Cela a pu être vérifié il y a une décennie pour Vénus, Mars et la Terre. Supposons que nous connaissons leur position, de ces planètes, avec une précision permettant de les décrire, disons, avec une précision de dix décimales: nous connaissons la position de la Terre à dix décimales près. Et bien le calcul de leur trajectoire à venir, durant 10 millions d'années permettra de dire leur position avec 9 décimales. Au bout de 10 millions d'années nous aurons perdu une décimale, ce qui est une précision déjà remarquable. Mais si l'on cherche à prolonger le calcul sur 100 millions d'années, alors l'erreur possible devient supérieure à la distance entre ces planètes et le soleil.
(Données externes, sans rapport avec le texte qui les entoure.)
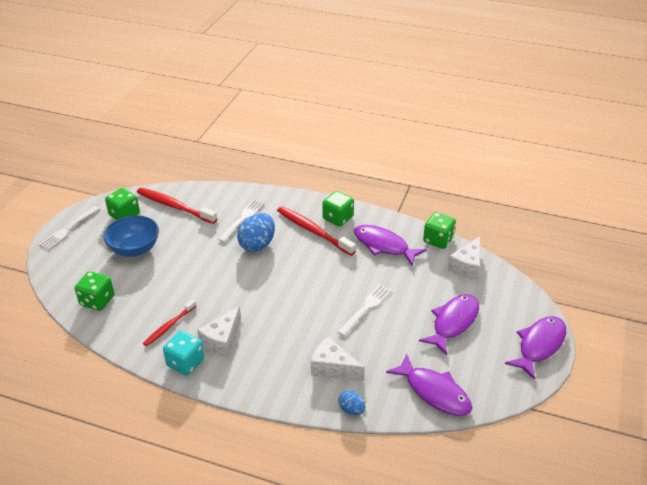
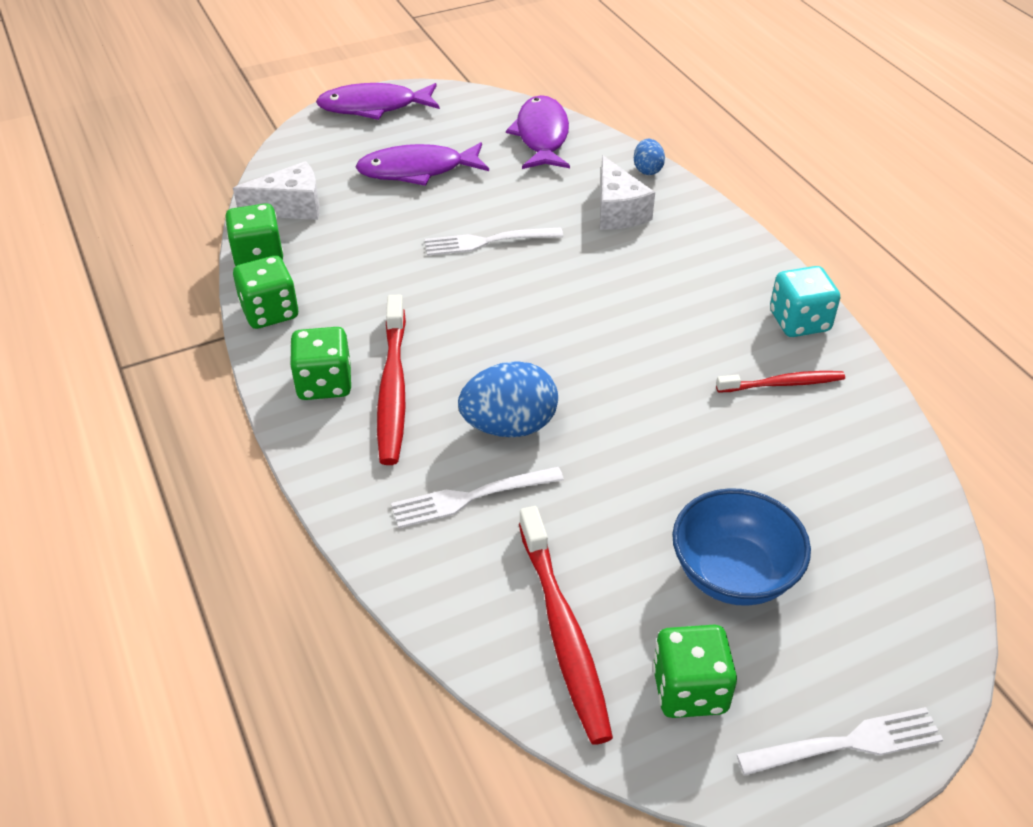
camera: 135 degrees left, 5 degrees up
(97, 301) = (877, 504): green dice -> green dice (270, 312)
(222, 340) = (722, 318): white cheese -> none
(384, 245) = (336, 297): purple fish -> none

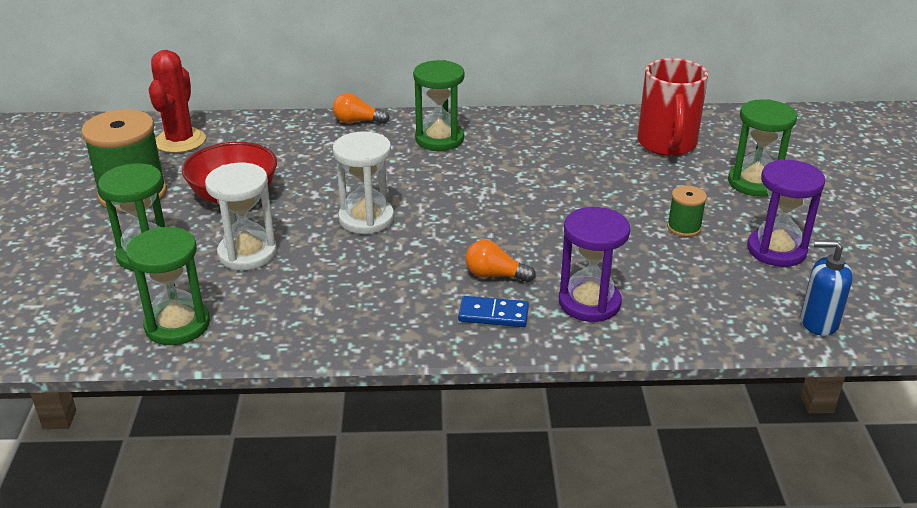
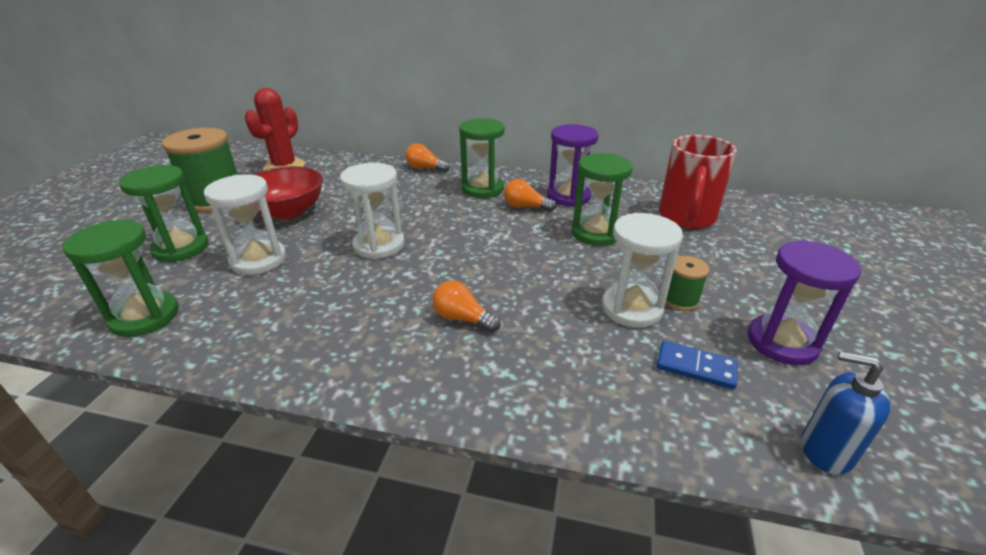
camera: 15 degrees right, 0 degrees up
(493, 314) = (437, 362): blue domino -> blue domino (695, 367)
(498, 155) = (525, 207): none -> orange light bulb
(589, 303) = (546, 368): purple hourglass -> purple hourglass (568, 196)
(643, 242) = (632, 308): none -> white hourglass
(754, 183) = (769, 265): green hourglass -> green hourglass (595, 233)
Autrement dit cette prévision n'a plus aucun intérêt.

 


    Et bien pour tout phénomène chaotique, on peut ainsi définir un temps caractéristique à partir duquel la prévision devient dépourvue de sens. Ce temps est donc de quelques semaines pour l'évolution de l'atmsophère terrestre, de quelques dizaines de millions d'années pour la position des planètes autour du Soleil.

 


    Avec ce concept, l'objectif de la connaissance change de nature: elle ne cherche plus à décrire une réalité lointaine mais à préciser le cadre à l'intérieur duquel cette réalité sera décrite. Il serait tout à fait contraire à l'esprit de ces recherches de voir dans l'imprévisibilité un échec de la science. Tout au contraire prendre en compte que cette imprévisibilité est une avancée vers une meilleure lucidité."